Whistleblow while you work
The dilemma that faces every whistleblower is surely what to do with their explosive info. So it goes for director Laura Poitras, whose Edward Snowden doc has incredible, as-it-happens access, but absolutely no idea how to present it. She bookends the lengthy second act – spent in Snowden’s Hong Kong hotel room, as he and Guardian journalist Glenn Greenwald discuss and disseminate the intel he’s taken from the NSA – with flat footage of conferences, construction sites and snoozy court sessions. It’s hard not to wonder what, say, Errol Morris or Nick Broomfield might have done with the same access, how dynamic and regime-toppling it could have become. Yet there remains an allure to watching history happen.
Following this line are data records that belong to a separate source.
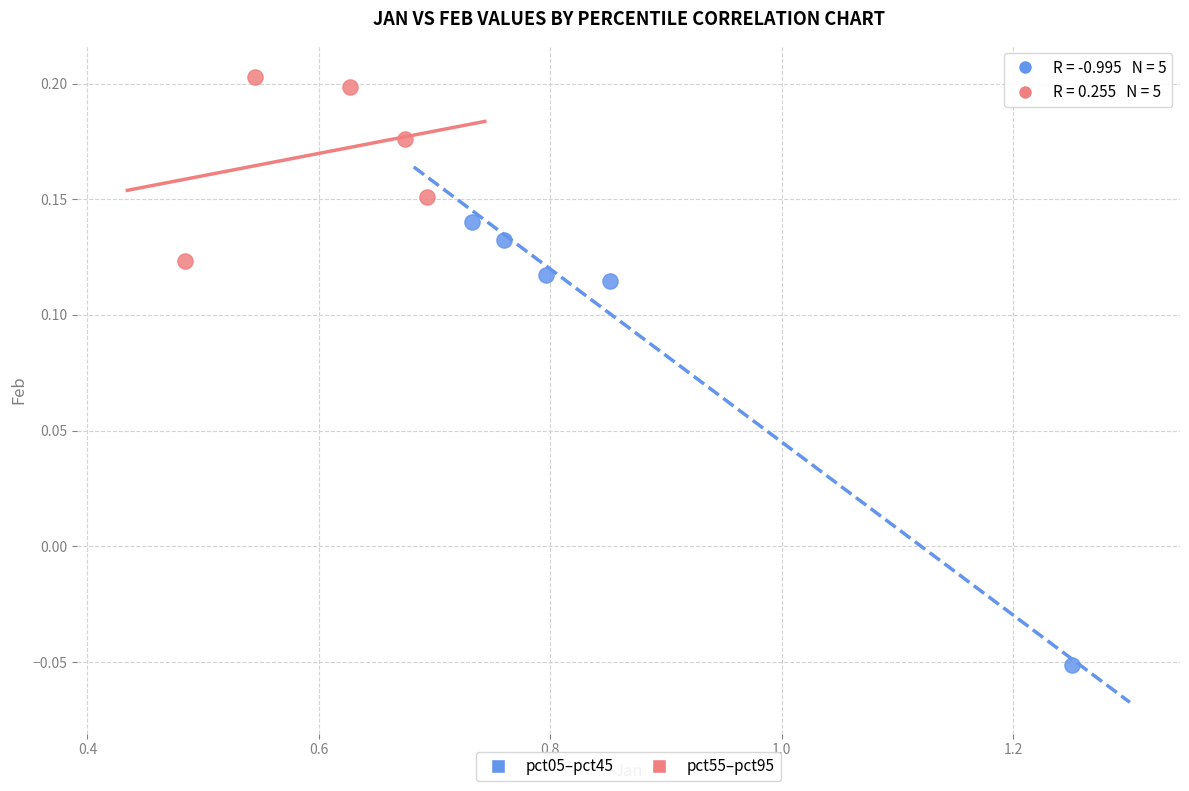

Which series has the widest spread of Y values?

pct05–pct45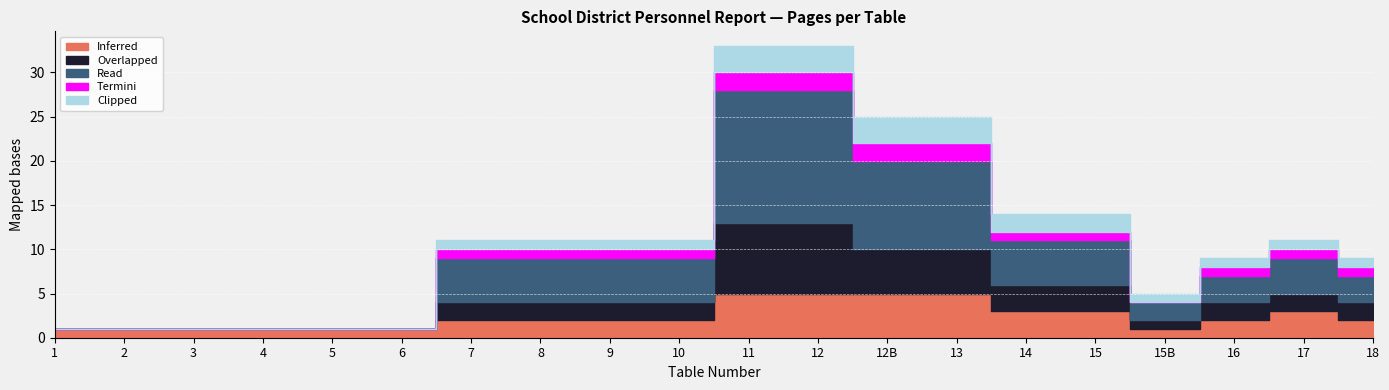

Reading left to right, extract all data points from this chart.

Inferred: 1=1	2=1	3=1	4=1	5=1	6=1	7=2	8=2	9=2	10=2	11=5	12=5	12B=5	13=5	14=3	15=3	15B=1	16=2	17=3	18=2
Overlapped: 1=0	2=0	3=0	4=0	5=0	6=0	7=2	8=2	9=2	10=2	11=8	12=8	12B=5	13=5	14=3	15=3	15B=1	16=2	17=2	18=2
Read: 1=0	2=0	3=0	4=0	5=0	6=0	7=5	8=5	9=5	10=5	11=15	12=15	12B=10	13=10	14=5	15=5	15B=2	16=3	17=4	18=3
Termini: 1=0	2=0	3=0	4=0	5=0	6=0	7=1	8=1	9=1	10=1	11=2	12=2	12B=2	13=2	14=1	15=1	15B=0	16=1	17=1	18=1
Clipped: 1=0	2=0	3=0	4=0	5=0	6=0	7=1	8=1	9=1	10=1	11=3	12=3	12B=3	13=3	14=2	15=2	15B=1	16=1	17=1	18=1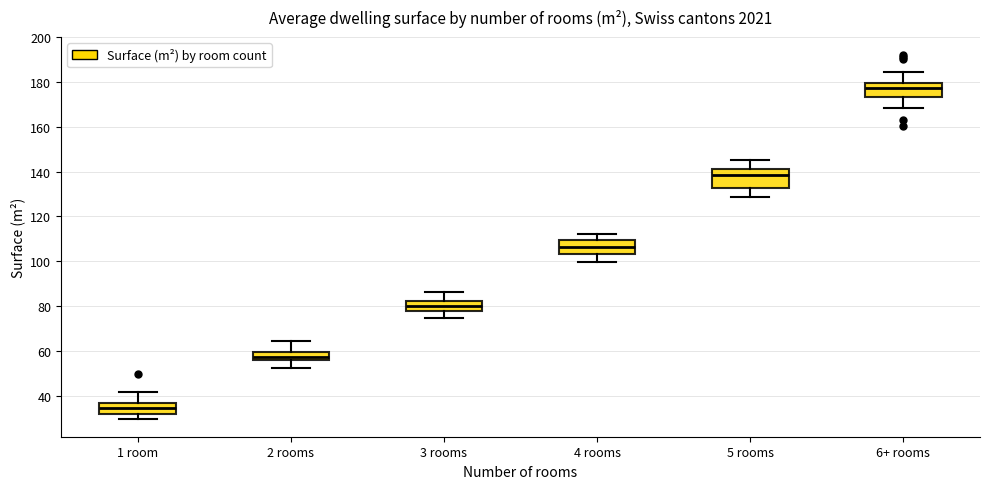

Where is the upper edge of the box for 1 room on the y-axis? The values are not printed on the chart, so give them approximately, as read against the axis.

36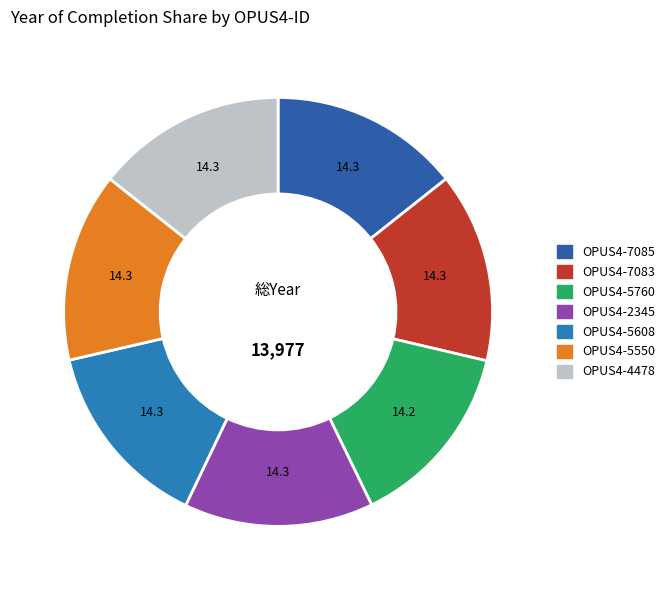

Which category has the smallest portion of the pie?

OPUS4-5760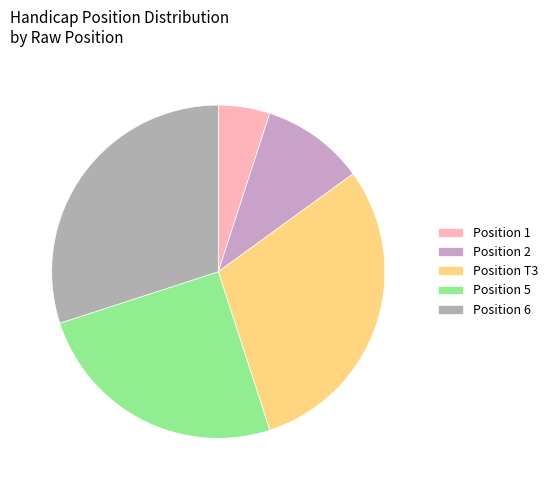

Which category has the smallest portion of the pie?

Position 1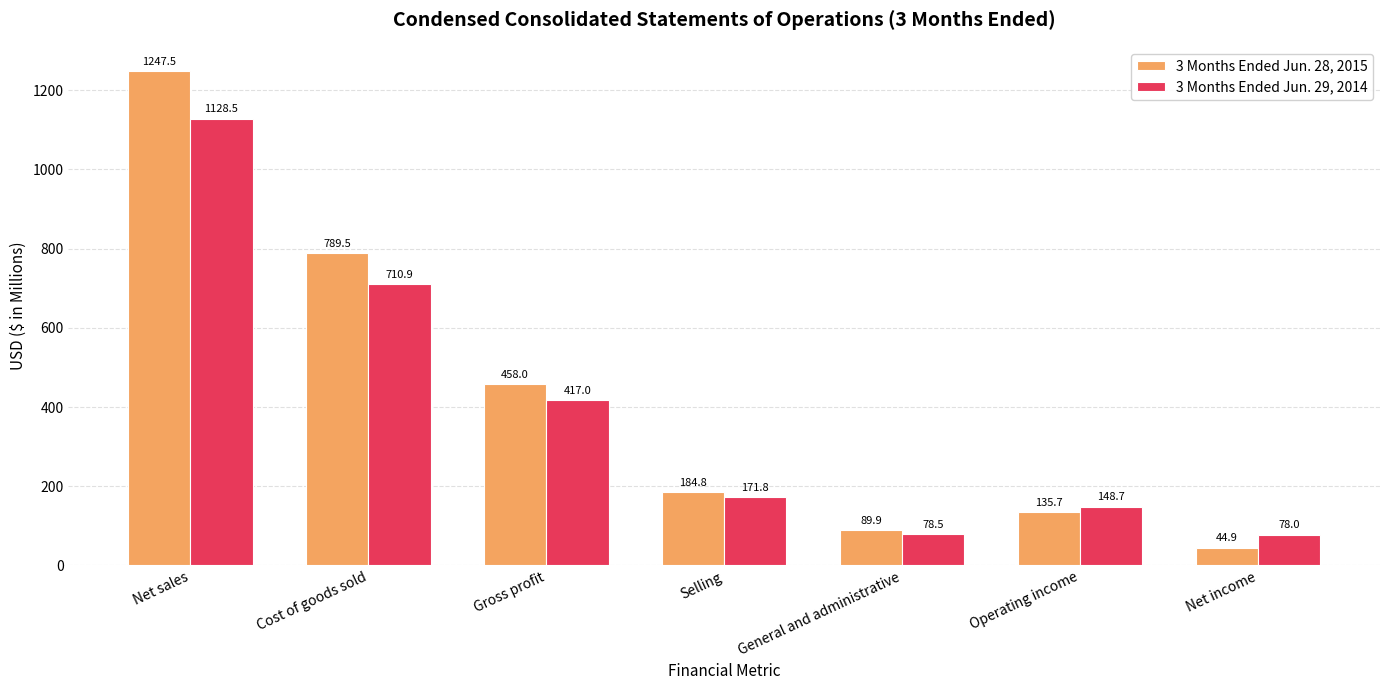

Reading left to right, what are all the values shown in this chart?

3 Months Ended Jun. 28, 2015: Net sales=1247.5	Cost of goods sold=789.5	Gross profit=458.0	Selling=184.8	General and administrative=89.9	Operating income=135.7	Net income=44.9
3 Months Ended Jun. 29, 2014: Net sales=1128.5	Cost of goods sold=710.9	Gross profit=417.0	Selling=171.8	General and administrative=78.5	Operating income=148.7	Net income=78.0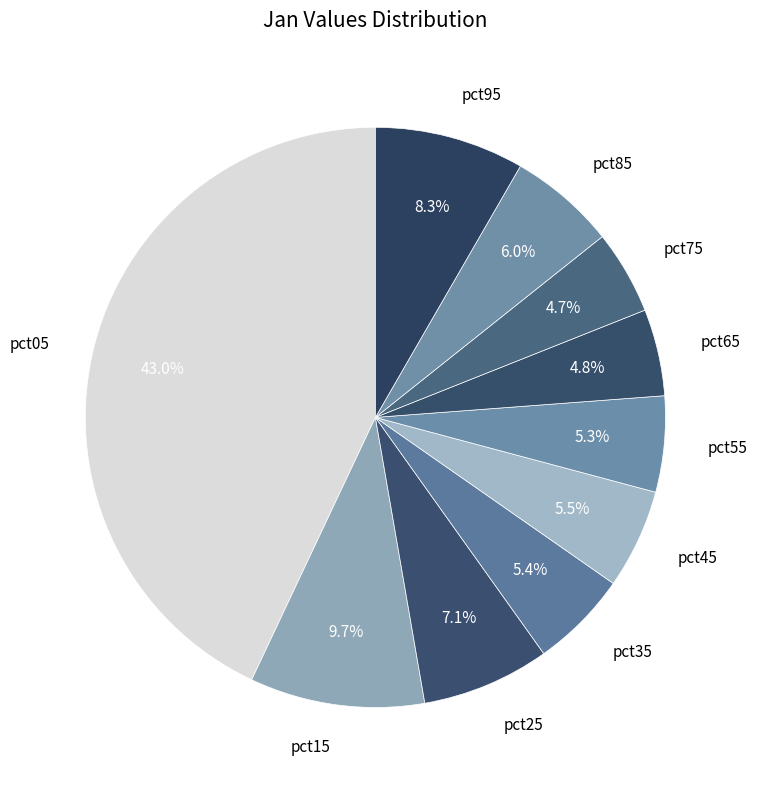

To the nearest percent, what percentage of the pie is pct35?

5%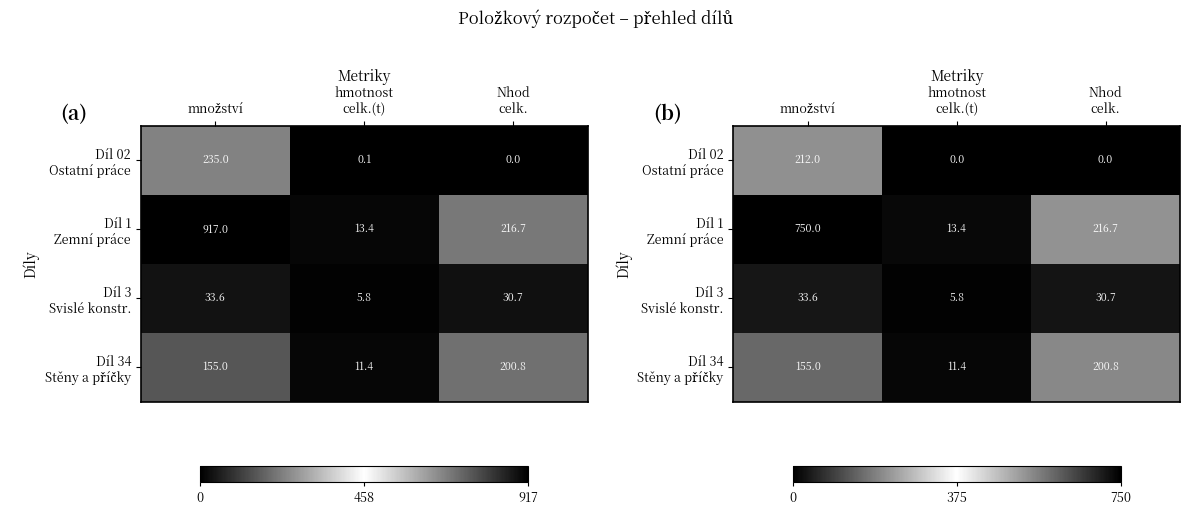

What is the sum of all Díl 34 Stěny a příčky values?

367.2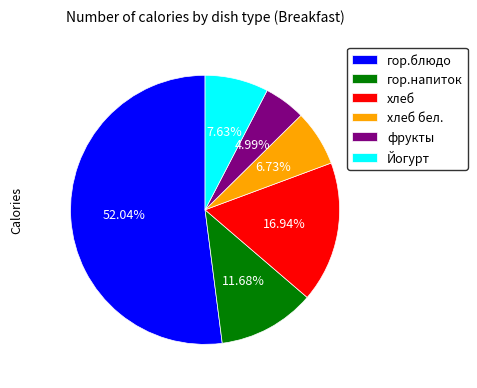

Which category has the smallest portion of the pie?

фрукты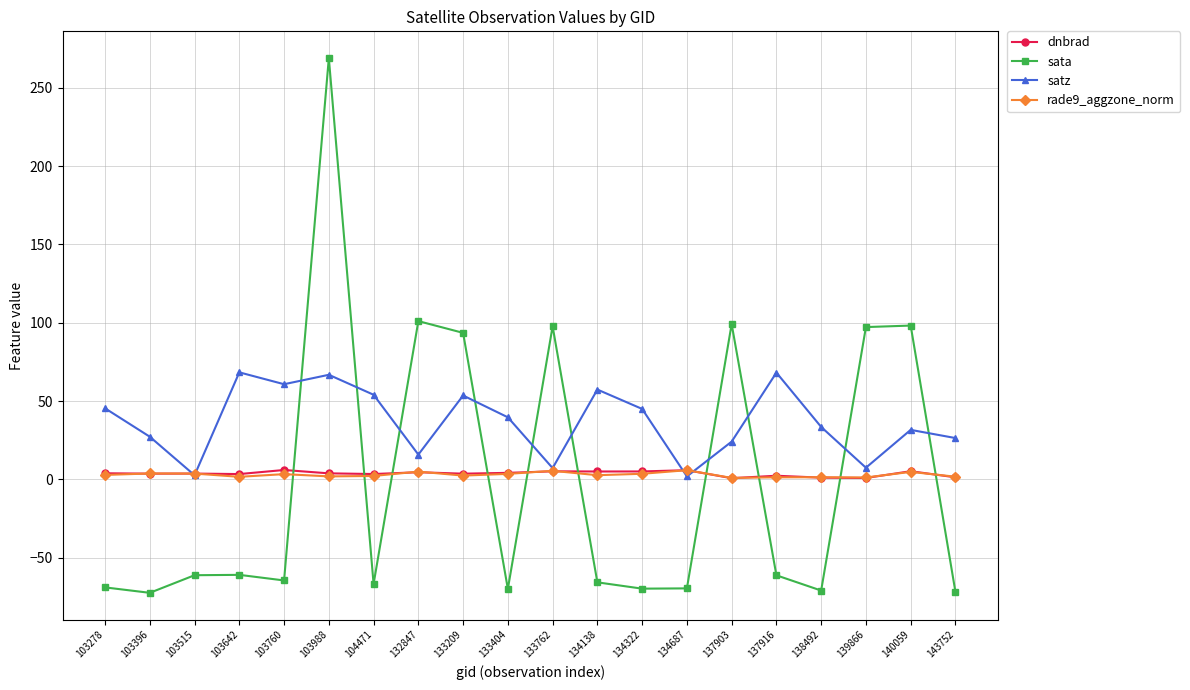

True or false: dnbrad has more than 2 interior local peaks.

True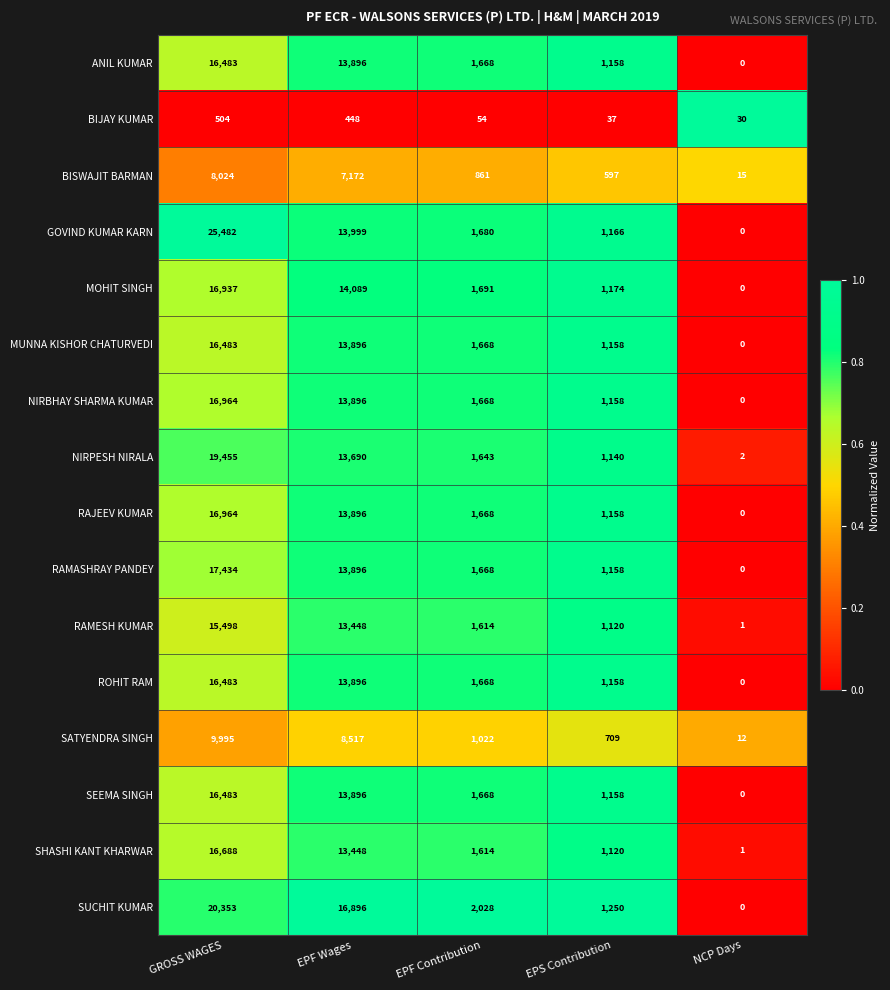

What is the sum of all NIRBHAY SHARMA KUMAR values?

33686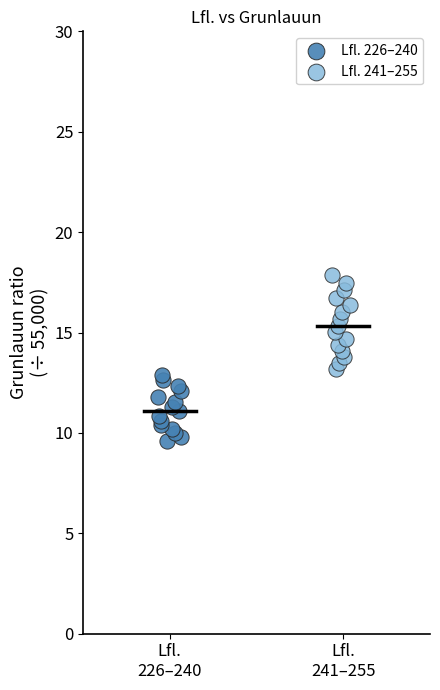

Which series reaches the minimum Y coordinate?

Lfl. 226–240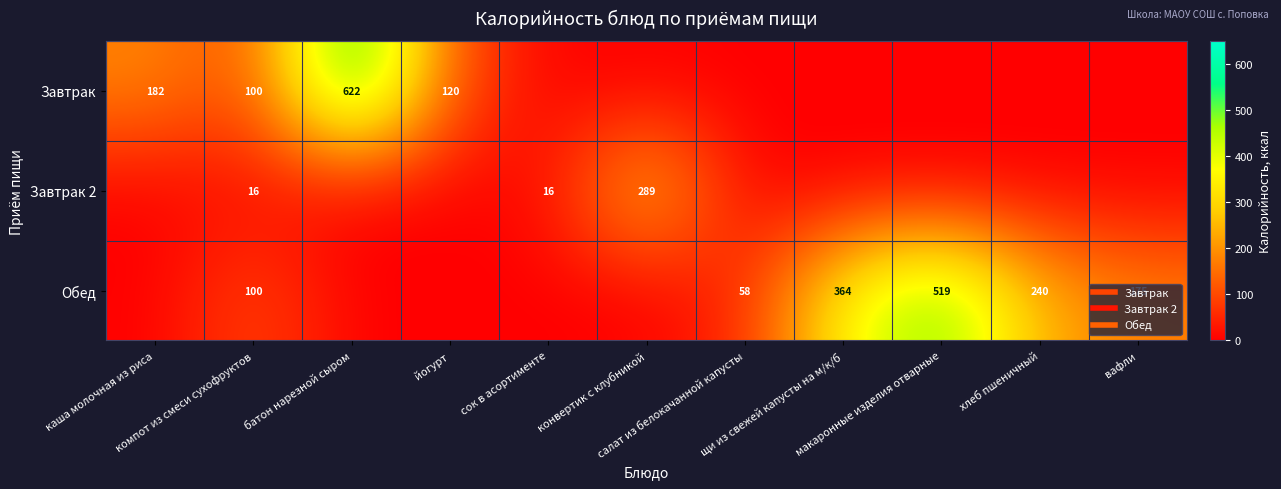

Between конвертик с клубникой and щи из свежей капусты на м/к/б, which series saw the biggest shift?

Обед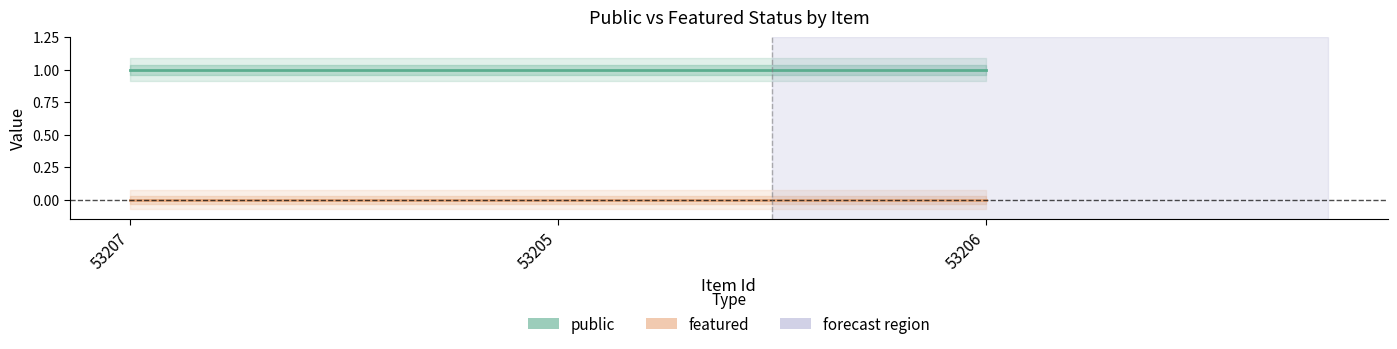

Reading left to right, extract all data points from this chart.

public: 53207=1	53205=1	53206=1
featured: 53207=0	53205=0	53206=0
Meek and geeky, Snowden (then 29; the title was his pseudonym) isn’t arrogant or charismatic, but watching his journey from idealist to realist is utterly captivating. “I’m not the story here,” he insists to Greenwald and Poitras’ lens pre-leak, adding, “I don’t want to be the person who decides on what should or shouldn’t be made public” – an admirable contrast to Julian Assange’s messiah pose.
The repercussions affect him like water torture. Fire-alarm testing has him disconnecting his VoIP phone, lest it’s turned into a mic. He types passwords beneath his “magic mantle of power” – a blanket – in case the camera captures keystrokes. When his oblivious girlfriend is quizzed and their street occupied by suspicious contractor vans, the penny drops. The post-publication scene where he tries to assume a disguise is touching; he somehow can’t shave or change hairstyle. The whistleblower is utterly exposed.
Poitras’ stance is simply to present the evidence, without commentary, angle or narrative. She can’t quite squander the story but she adds nothing to it, other than to frequently reference herself in captions and screengrabs – a narcissistic quirk in a production about privacy.